Wie sehr wird es doch den KZ-, Folter- und Missbrauchs-Opfern helfen, in einer Therapie (nach Kernberg) zu verstehen, dass sie unter ihren Erfahrungen nur deshalb so leiden, weil sie zuvor als Säuglinge ihre Perversionen nicht in den Griff bekommen hatten! So werden sie jetzt ihren eigenen Handlungsanteil an dem Geschehen weit besser begreifen können!

Die „Argumente“ der Autoren der „toten natur“ (wer weiß, wie viel bei ihnen schon abgestorben ist) sind in der Tat ziemlich überlebt. Schon der alte Freud hatte vor über hundert Jahren gegen seine Kritiker in ganz ähnlicher Manier gewettert:

1.) Wer ihn kritisierte, hatte ihn nicht verstanden.

2.) Wer nachweisbar Freuds Schriften gelesen hatte, und ihn dennoch kritisierte, der hatte seinen Ödipuskomplex (= Vater-Tötungsimpuls = Freud-Tötungsimpuls) nicht gebändigt.
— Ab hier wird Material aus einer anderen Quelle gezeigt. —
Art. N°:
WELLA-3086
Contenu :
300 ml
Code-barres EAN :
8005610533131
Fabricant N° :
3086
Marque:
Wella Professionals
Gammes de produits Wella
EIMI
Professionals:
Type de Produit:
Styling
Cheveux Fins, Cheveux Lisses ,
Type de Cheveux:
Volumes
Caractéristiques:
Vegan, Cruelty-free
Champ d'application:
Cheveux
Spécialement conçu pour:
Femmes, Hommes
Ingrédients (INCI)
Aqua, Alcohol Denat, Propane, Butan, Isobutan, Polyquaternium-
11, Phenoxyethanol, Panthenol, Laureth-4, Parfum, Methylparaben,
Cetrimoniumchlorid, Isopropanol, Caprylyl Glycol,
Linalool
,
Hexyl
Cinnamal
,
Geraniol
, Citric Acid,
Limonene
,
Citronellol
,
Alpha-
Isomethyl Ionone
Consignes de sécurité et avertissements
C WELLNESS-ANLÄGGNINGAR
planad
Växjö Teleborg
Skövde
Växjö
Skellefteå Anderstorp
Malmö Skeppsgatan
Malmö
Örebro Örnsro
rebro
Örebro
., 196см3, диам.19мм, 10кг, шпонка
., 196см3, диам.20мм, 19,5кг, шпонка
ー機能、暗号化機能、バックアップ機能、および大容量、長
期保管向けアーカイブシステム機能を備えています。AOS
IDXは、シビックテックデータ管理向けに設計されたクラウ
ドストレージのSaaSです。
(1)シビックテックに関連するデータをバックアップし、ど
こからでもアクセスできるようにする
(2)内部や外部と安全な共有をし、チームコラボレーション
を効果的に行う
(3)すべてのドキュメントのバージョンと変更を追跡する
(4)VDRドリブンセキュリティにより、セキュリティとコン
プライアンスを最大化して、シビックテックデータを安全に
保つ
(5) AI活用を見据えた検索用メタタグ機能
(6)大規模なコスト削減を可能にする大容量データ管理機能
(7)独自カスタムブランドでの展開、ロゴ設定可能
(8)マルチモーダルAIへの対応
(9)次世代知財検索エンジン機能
3.) Wenn das nicht half, dann wurde auch schon mal der Antisemitismus als Triebfeder der Freud-Kritik bemüht – womit impliziert war, dass sich eine Kritik an Freuds kostbarem Gedankengut selbstredend keineswegs auf inhaltlich gerechtfertigte Begründungen stützen konnte, sondern nur auf dunkle, irrationale Ressentiments. Der alte Freud konnte freilich mit der Antisemitismus-Keule noch nicht so richtig draufhauen. Da hat’s die heutige Gefolgschaft, mit der Gnade der späten Geburt – gerade in Deutschland – doch sehr viel leichter.

Ja, auf diesem festen Fundament der Selbstgefälligkeit inszenieren Tjark Kunstreich und Joel Naber die inhaltsleere Verteidigung der Heilslehre von Freud und Kernberg. Bis in das verwirrende Gefasel ihres letzten Satzes hinein illustrieren sie eindrucksvoll die phrasenhafte Geistlosigkeit eines solchen Unterfangens. Mit der Autorität eines selbst ausgestellten Alleinvertretungsanspruchs für die Angelegenheiten des „Unbewussten“ und der „frühkindlichen Vorgeschichte“ werden „psychoanalytisch-therapeutische“ Unterstellungen in die Phantasiewelt des Säuglings hinein geheimnist. Reale Gewaltverhältnisse werden außer Acht gelassen. Opfer bleiben sich selbst überlassen. Kleinkinder werden ihrer Entartung beschuldigt. Um diese konkrete Menschenverachtung aufzubringen, braucht man einen festen, unerschütterlichen Glauben an die Freudsche Psychoanalyse. Allzu leicht entspringt daraus auch eine gnadenlose Verachtung für die Ungläubigen.